Mas, por que é impossível competir com a indústria chinesa? O estado chinês controla as empresas locais, subsidiando suas empresas siderúrgicas (e de vários outros setores da economia). Dessa forma, é o estado que decide quanto custa produzir aço, reduzindo de forma drástica os custos com energia e insumos, aceitando atuar sem lucros (ou mesmo com margens negativas) para dominar o mercado.
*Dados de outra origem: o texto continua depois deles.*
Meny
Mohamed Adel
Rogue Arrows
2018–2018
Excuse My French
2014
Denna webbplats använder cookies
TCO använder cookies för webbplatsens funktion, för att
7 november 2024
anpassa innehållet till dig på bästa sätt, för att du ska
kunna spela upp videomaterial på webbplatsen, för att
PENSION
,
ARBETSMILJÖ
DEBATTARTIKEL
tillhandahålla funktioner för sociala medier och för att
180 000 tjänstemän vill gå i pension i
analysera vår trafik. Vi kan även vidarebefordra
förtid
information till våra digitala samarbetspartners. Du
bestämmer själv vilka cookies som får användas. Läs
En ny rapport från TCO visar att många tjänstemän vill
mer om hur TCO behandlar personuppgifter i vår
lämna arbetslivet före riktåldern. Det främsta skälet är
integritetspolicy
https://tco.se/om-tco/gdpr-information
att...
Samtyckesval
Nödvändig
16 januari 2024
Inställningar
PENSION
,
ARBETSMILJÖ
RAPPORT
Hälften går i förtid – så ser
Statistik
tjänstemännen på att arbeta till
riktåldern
Isso tem um nome: dumping. O governo chinês, focado em ganhar mercado, fomenta um sistema de custos baixíssimos, à custa de fortes subsídios e de desrespeito aos trabalhadores, que atuam em uma condição inaceitável para os padrões ocidentais. Nossa indústria quer competir e poderia muito bem competir em condições mais equitativas – mas a realidade é bem diferente.
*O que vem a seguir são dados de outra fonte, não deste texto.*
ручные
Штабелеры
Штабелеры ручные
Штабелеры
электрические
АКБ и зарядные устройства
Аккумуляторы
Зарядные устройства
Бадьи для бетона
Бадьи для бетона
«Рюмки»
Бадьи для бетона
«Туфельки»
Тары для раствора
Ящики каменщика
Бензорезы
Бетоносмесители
Parte dos baixos preços praticados pelos chineses certamente vem de sua imensa escala de operação, mas o dumping é um problema real. De 1995 a 2022, foram abertas 1.489 denúncias na Organização Mundial do Comércio (OMC) referentes a produtos manufaturados metálicos, sendo 373 (25% do total) contra a China. Em 2022, das 66 ações vigentes na OMC referentes a produtos de aço, 43 se referiram à produção chinesa. Já no 1º semestre de 2023, de 63 ações vigentes, 40 se referem à produção da China.
O esforço chinês para vender por valores abaixo do preço de custo não é negativo somente para a concorrência – também é péssimo para o planeta. Os investimentos que têm sido realizados pelas empresas latino-americanas em iniciativas ESG, como a redução da pegada de carbono e o desenvolvimento do aço de baixas emissões de carbono, não são acompanhados pela China, onde o uso de fontes poluidoras continua a passos acelerados.
Para combater essa situação desequilibrada, é preciso tomar atitudes sérias. Em alguns dos países da América Latina, a tarifa de importação de aço fica muito abaixo do percentual de 25% adotado por mercados como Estados Unidos, União Europeia e, inclusive, México. No Chile, por exemplo, há uma preocupação significativa em relação aos preços distorcidos já que a produção de aço no país custa 40% a mais do que trazê-lo da China. Caso o panorama se mantenha, na siderúrgica de Huachipato, que atualmente se encontra em crise, fala-se em um risco de quase 20 mil empregos na região e cerca de 26,4 milhões de dólares que deixariam de ser injetados na economia.
Adotar uma alíquota semelhante teria o benefício de estimular a produção local, acelerar a geração de empregos, fomentar a inovação e valorizar as iniciativas ESG das empresas do setor. Além dessa medida, que poderia ser adotada rapidamente, outras iniciativas mais estruturantes podem e devem ser perseguidas em toda a América Latina, como a exigência de padrões de qualidade ambientais, e o trabalho conjunto com os governos locais, a fim de melhorar e incentivar a competitividade sistêmica dos países latino-americanos para tornar o setor siderúrgico cada vez mais potente.
Sociedade, governos e empresas podem fazer muito mais pela defesa comercial de um setor extremamente relevante para a economia latino-americana. O que não é possível fazer é assistir, passivamente, a indústria do aço ser destruída por práticas comerciais abusivas.
*Alejandro Wagner é diretor executivo da Alacero.